Vehicles come in all sizes and shapes, and larger ones can carry passengers. Cool.
Grouping
I played for several hours in a group and while it was quite fun, this is where a lot of bugs cropped up. My single player experience has been 99% bug-free, but in a group I found some weird issues, including:
1. My cohort, despite being a tough female machinist would appear on my screen as a big male survivalist
2. On more than one occasion we could see each other on the map but didn't exist in each other's frame of reality. There's a "go to friend" button which was not taking us to each other. We ultimately figured out that somehow my buddy had lost the quest line we were on, and had to eventually backtrack to get him back to it.
3. Quest lines, speaking of which, are a more traditional "grab this and complete it before moving on" style, similar to The Secret World's approach (or any old shooter's approach). So my friend, who is a WoW junkie, was having a hard time kicking the grab-every-quest-everywhere mentality.

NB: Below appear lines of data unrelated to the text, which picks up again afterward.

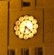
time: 6:20
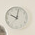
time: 10:02
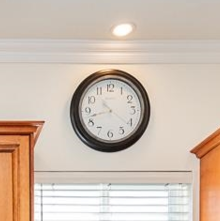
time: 10:42
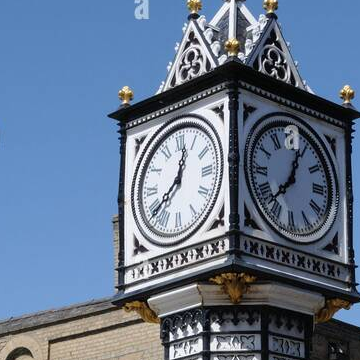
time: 12:38
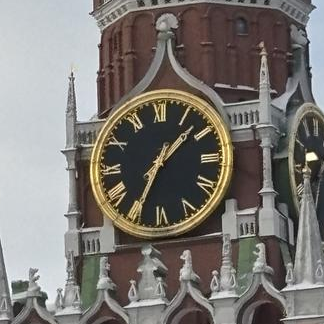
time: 1:34
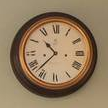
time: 10:37
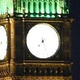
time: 7:26
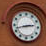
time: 2:42
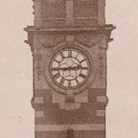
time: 2:44
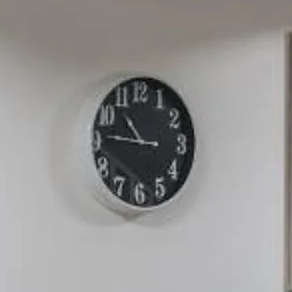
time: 10:45
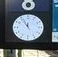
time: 11:54
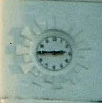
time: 2:45
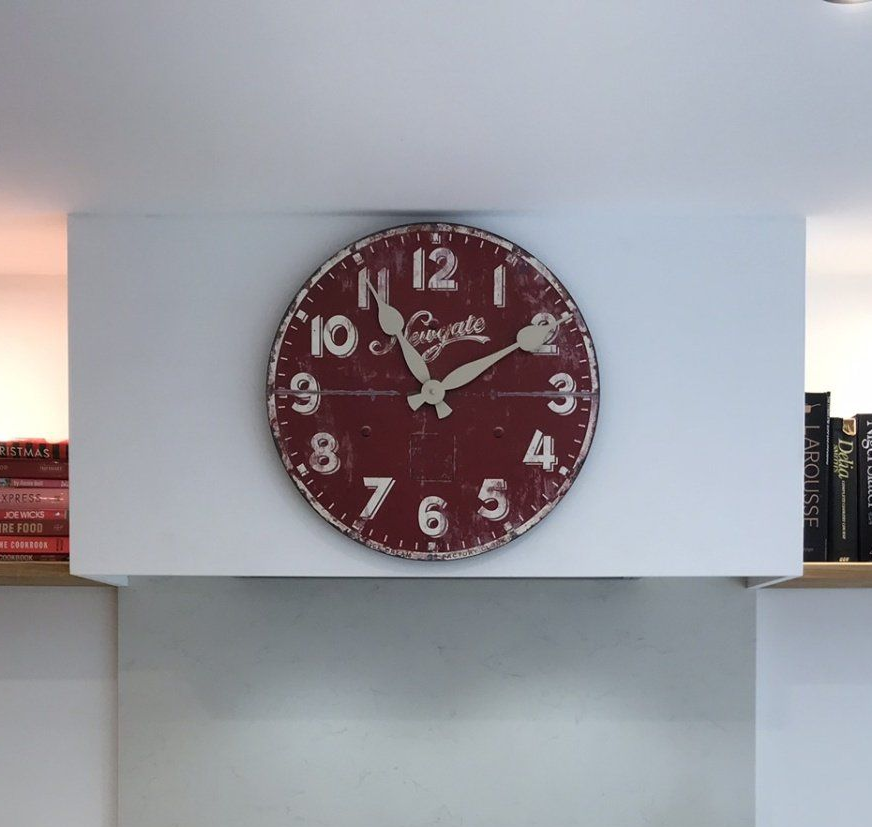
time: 11:09
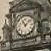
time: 11:07
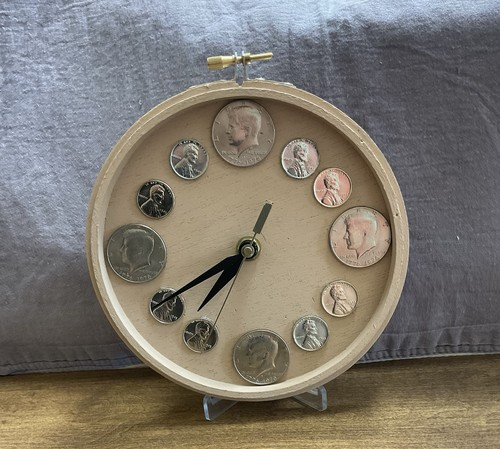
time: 7:40
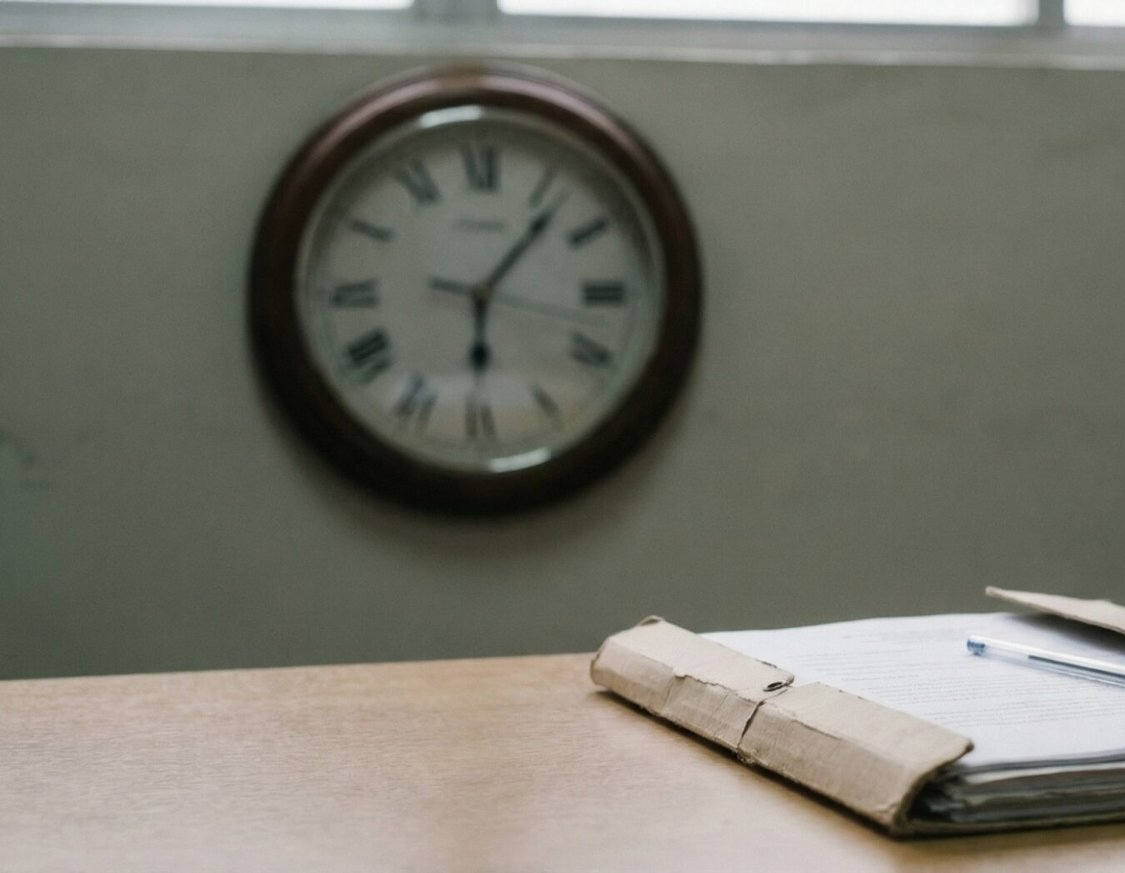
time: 6:06
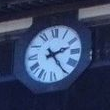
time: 2:24
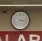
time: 3:17
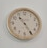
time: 10:24
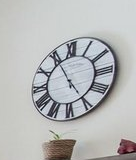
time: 4:55
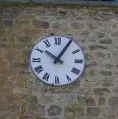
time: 10:05
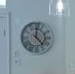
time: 12:22
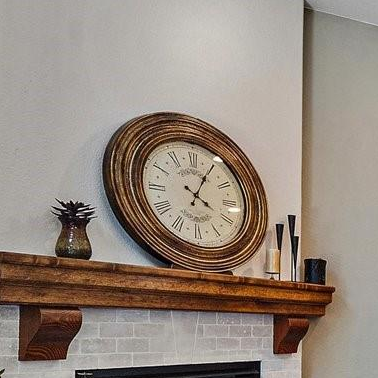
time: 4:04
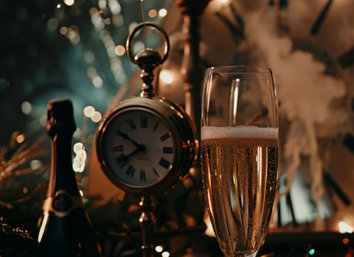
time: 7:50
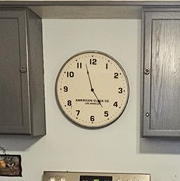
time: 4:57
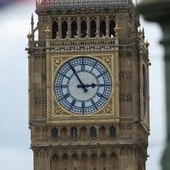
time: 2:54
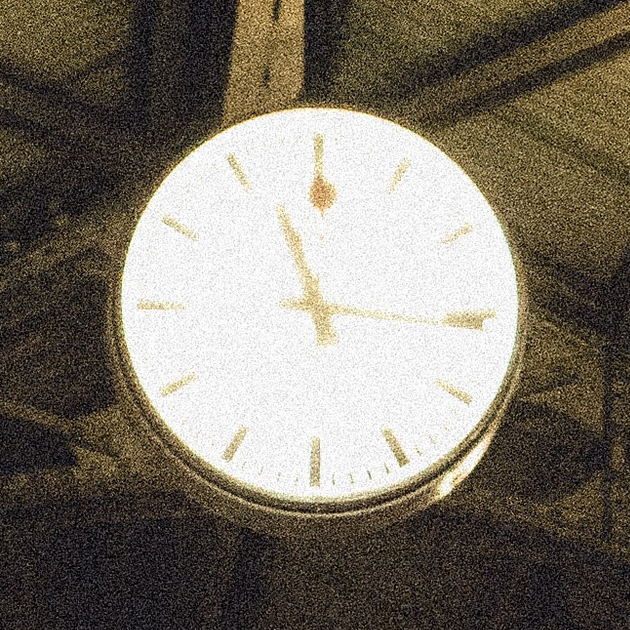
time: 11:15
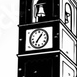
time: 7:06
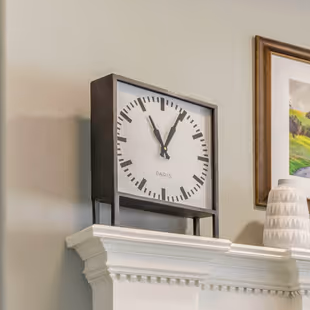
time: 11:04
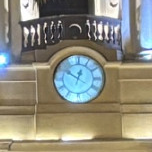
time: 12:50
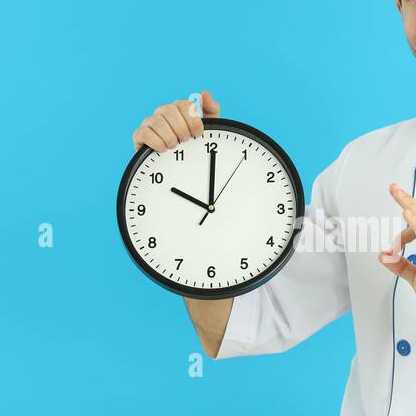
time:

4. Even when we got him back on track for a quest line I had now finished, when he ran into the instance area he disappeared and I was experiencing something entirely different from him. Is it phasing, or a glitch? I had no idea, and the game offered no clues to illuminate the situation for us.
The fact that I was playing on my laptop at his house while he played on his big screen made these glitches all the more obvious and amusing. If we'd been playing remotely, it would have been even more frustrating.
Performance
On my decent home rig this game runs great. On my laptop which has a decent icore 5 processor but no dedicated GPU it ran surprisingly well on low and medium performance, but the experience was still lacking. If someone trashes this game on the grounds its got consolitis or poor graphics, be suspect that they are running a suboptimal rig, because I can gaurantee that the difference between a low-performance setting and a max-performance setting in Defiance is huge. That said, if you were stuck with a low-performance PC and understood your computer's limitations but really wanted to experience Defiance anyway, I don't think you'd be too disappointed....it was still fun to play on the laptop, even if it looks noticeably less pretty.
What's it Cost?
This is a one-time purchase to be supported by a "season pass" for the next five expansions and a cash shop. I haven't even bothered to look into the cash shop outside of claiming my special edition items, but most of the shop content seems to be outfits and gear; I've found myself enjoying the game with what it offers and the cash shop experience is extremely non-invasive, highy ignorable (so far).
Verdict
I'm going to keep playing and enjoying it. The game has fun gameplay, controls that feel "right," and a compelling storyline as well as enough variety in the MMO-questing elements to make it click better than prior efforts. This is not another Tabula Rasa, although I really need to see how much content overall the game has. For me it's probably going to last a long, long time. For the insanely dedicated hardcore MMO and shooter crowd? No idea.....time will tell. The game does have a metric ton of repeatable content, though...and the fact that there's no leveling mechanic means you can (best as I can tell so far) wander back to older areas and enjoy the region all over again and still feel a challenge.
I'm still in Mount Tam right now (the area after the tutorial zone) and still slogging my way through on four different characters (you get four character slots). According to the wiki there are five total areas all set in the San Francisco Bay area. Mount Tam is a huge zone, so if the other four are as big, this game should last me a long, long time.